Now that it’s finally safe to say “Happy Valentine’s Day” in Saudi Arabia again, I’m not sure I’d want to.
Back in 2008, the kingdom’s religious police issued a fatwa banning the observance of the holiday and outlawing the mid-February sale of such items as red roses, boxes of chocolates, heart symbols, teddy bears — even gifts cloaked in red wrapping paper.
Restaurant owners were warned against “creating a Valentine’s Day atmosphere,” according to an Associated Press account, and teachers were told to discourage students from observing the holiday.
But 10 years later, the former head of the kingdom’s Commission for the Promotion of Virtue and Prevention said in an interview on Valentine’s Eve that the holiday, in his opinion, celebrated “common social matters” and a “positive aspect of the human experience.”
Last year, according to Bloomberg, the religious police stopped patrolling shops and restaurants to confiscate Valentine’s Day goodies, and just prior to Feb. 14, observance of the holiday was officially legalized.

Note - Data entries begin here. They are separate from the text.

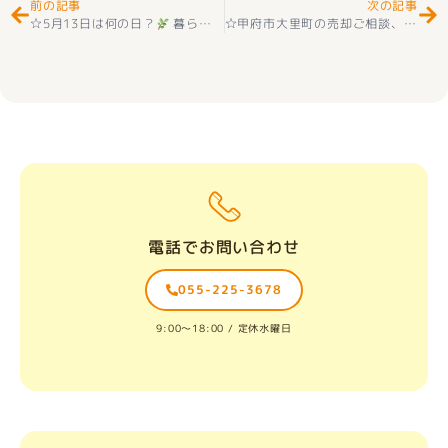
前の記事
次の記事
☆5月13日は何の日？
暮らしと住まいを見つめ直すきっかけに
☆甲府市大里町の売却ご相談、ありがとうございました
｜
電話でお問い合わせ
055-225-3678
9:00〜18:00 / 定休水曜日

“Hearts and flowers are everywhere,” the Arab Times reported last week. “Saudis are buying extravagant gifts, flowers, cheesy balloons, and even the cliched teddy bears for that special person.”
The War on Valentine’s Day is finally over in Saudi Arabia, but the truce that ended it is bittersweet.
Saudi Crown Prince Mohammad Bin Salman has been credited with making legalization of Valentine’s Day possible as part of his program of “modernization and social reforms.” They include making it legal for women to drive and planning the development of an entertainment and sports city with a safari park on the outskirts of Riyadh.
Of course, MBS has also been credited with ordering the assassination and disposal of a Washington Post reporter, for hacking the phone of Washington Post and Amazon owner Jeff Bezos, and with starting a war with Yemen in 2015 that has since left more than 12 million people at risk of starvation.
He’s not a figure who generates warm and fuzzy feelings.
To protest his Valentine’s Day link, I considered switching my allegiance to Groundhog Day as the mid-winter holiday to celebrate. But that whimsical, all-American holiday founded by a newspaperman is under fire from PETA for forcing the various iterations of Punxsutawney Phil to “perform” for loud, obnoxious humans practicing “flash photography.”
PETA would like to see Phil replaced with an artificial intelligence-equipped cyborg groundhog “that can actually predict the weather.”
Hey, if I merely wanted an accurate weather forecast, I would check the National Weather Service website.
I think I’ll jump on board the Leap Day holiday bandwagon when it rolls around Feb. 29. By embracing Leap Day as my mid-winter holiday of choice, at the very least I can be assured that no one can screw it up for another four years.